Although real estate ranked poorly, the survey revealed that trust in the industry had grown by nine per cent since the survey was last conducted in 2007.
Privacy commissioner Timothy Pilgrim said the implication of the survey was that in the current environment of constant technological change, companies could not afford to relax when it comes to proper data security and information handling practices.
"These results send a very clear message that people remain concerned about how their information will be handled,” he said.
“With a significant number of people saying that they have decided not to deal with an organisation due to privacy concerns, I suggest that businesses need to listen to this and consider improving their practices.”
According to Darren Saunderson from Ultimate Real Estate, cold calling from agents contributed to consumers’ distrust of giving agents their personal information.
“What people don’t want is a phone call at dinner time each night, which is what they’re getting from agents on a cold call basis,” he said.
“They want to steer clear of that. Whenever you say the words, ‘Can I have your details?’ unless there’s a desire or motivation to buy or sell a house, they want to refrain from giving out that information because the last thing they want is a real estate agent calling them up afterhours to ask them questions when they’re not actually interested in or ready to buy or sell a house.”
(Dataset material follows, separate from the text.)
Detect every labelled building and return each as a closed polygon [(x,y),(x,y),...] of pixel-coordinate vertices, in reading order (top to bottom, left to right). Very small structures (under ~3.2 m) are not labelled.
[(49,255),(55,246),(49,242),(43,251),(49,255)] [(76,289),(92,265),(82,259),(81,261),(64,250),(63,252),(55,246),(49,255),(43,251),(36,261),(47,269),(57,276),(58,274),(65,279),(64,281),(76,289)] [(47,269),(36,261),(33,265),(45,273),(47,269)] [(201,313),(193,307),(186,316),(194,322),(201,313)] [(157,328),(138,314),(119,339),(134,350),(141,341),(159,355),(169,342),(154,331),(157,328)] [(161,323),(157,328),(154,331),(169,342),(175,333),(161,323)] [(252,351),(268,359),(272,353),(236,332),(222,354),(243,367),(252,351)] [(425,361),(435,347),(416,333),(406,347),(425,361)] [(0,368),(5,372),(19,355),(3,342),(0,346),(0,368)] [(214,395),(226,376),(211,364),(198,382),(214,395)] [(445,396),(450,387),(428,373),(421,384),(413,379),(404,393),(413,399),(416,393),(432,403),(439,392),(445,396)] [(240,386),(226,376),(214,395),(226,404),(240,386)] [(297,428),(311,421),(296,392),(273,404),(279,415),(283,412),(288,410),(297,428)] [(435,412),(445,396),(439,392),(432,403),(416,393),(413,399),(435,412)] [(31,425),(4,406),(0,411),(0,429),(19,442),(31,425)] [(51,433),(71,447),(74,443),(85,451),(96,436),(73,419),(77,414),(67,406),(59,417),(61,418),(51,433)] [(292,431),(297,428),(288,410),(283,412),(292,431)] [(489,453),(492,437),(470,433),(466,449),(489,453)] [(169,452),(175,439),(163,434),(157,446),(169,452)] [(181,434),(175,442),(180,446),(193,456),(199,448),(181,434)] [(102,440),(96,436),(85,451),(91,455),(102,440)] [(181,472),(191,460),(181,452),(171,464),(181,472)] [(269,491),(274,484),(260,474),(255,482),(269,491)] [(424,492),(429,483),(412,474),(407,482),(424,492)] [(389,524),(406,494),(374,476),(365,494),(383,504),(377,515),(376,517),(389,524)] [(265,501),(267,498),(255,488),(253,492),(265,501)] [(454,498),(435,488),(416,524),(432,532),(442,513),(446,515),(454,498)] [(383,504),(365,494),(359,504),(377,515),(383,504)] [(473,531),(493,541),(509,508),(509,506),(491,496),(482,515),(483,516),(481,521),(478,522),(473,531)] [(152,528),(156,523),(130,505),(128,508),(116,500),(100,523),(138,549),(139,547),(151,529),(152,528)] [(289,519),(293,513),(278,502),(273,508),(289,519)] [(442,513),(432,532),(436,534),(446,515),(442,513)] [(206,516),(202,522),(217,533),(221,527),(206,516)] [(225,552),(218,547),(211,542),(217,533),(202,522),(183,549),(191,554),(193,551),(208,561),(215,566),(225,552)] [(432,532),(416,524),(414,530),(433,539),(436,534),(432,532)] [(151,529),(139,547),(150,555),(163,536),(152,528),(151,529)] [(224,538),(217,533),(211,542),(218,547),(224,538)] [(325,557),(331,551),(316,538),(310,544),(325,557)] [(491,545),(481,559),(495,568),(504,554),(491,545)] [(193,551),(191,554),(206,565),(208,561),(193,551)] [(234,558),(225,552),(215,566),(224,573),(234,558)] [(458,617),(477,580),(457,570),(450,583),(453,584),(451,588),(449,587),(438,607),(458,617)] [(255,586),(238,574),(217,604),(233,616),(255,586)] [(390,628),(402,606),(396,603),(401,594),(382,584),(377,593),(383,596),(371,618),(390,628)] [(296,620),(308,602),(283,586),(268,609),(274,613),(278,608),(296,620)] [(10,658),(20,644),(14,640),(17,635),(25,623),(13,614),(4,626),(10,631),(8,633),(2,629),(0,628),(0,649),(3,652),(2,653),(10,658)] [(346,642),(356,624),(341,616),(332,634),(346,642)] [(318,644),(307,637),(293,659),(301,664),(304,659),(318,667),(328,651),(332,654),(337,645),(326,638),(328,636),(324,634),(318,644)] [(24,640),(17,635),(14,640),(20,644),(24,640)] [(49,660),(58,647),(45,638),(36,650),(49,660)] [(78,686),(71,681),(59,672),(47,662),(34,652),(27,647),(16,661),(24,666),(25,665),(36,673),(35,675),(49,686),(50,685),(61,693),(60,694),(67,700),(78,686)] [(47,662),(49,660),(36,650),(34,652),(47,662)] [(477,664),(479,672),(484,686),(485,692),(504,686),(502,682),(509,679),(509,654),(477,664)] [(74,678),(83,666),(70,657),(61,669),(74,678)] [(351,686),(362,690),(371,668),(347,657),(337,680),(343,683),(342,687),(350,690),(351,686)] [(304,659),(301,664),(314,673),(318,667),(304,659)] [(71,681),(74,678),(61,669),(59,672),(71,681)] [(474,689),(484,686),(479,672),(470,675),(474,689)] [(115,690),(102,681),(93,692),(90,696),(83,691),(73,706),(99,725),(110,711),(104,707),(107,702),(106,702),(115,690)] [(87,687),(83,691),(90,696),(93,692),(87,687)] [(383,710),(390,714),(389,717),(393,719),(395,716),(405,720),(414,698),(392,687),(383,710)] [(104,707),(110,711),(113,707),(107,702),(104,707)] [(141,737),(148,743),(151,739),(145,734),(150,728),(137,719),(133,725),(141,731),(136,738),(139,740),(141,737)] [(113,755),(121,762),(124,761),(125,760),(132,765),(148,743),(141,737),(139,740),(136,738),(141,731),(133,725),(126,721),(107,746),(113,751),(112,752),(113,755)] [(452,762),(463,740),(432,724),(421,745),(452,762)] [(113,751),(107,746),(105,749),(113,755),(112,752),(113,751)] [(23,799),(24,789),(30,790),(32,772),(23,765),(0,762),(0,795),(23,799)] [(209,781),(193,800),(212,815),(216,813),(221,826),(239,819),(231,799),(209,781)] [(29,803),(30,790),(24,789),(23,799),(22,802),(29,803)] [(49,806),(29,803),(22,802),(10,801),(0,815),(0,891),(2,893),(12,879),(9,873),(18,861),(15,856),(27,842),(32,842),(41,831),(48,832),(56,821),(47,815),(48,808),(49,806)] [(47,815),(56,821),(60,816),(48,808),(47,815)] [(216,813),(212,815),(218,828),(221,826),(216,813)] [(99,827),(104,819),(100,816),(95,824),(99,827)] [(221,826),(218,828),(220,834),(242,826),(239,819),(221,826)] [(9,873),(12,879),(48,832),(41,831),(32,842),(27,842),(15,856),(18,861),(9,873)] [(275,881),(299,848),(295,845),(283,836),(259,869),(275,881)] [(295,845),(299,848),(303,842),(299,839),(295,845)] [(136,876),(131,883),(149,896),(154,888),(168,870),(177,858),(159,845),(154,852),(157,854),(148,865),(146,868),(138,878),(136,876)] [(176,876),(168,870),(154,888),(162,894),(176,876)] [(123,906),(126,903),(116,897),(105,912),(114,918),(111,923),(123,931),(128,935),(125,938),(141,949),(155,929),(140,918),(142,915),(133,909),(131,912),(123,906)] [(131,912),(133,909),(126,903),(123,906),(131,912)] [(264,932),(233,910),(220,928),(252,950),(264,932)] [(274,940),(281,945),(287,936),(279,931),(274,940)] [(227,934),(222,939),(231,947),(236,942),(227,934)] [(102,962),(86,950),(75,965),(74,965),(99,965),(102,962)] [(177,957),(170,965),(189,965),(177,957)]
Mr Saunderson said agents needed to ensure they sought permission from clients to obtain personal details and that any correspondence with them was relevant.
“First and foremost, ensure that they’re okay with you sending them information and let them know what you’re going to do," he advised.
“If we simplify the whole thing, if real estate agents start giving value and start giving information that’s useful and not predictable, then I think that will go a long way in changing people’s perceptions.”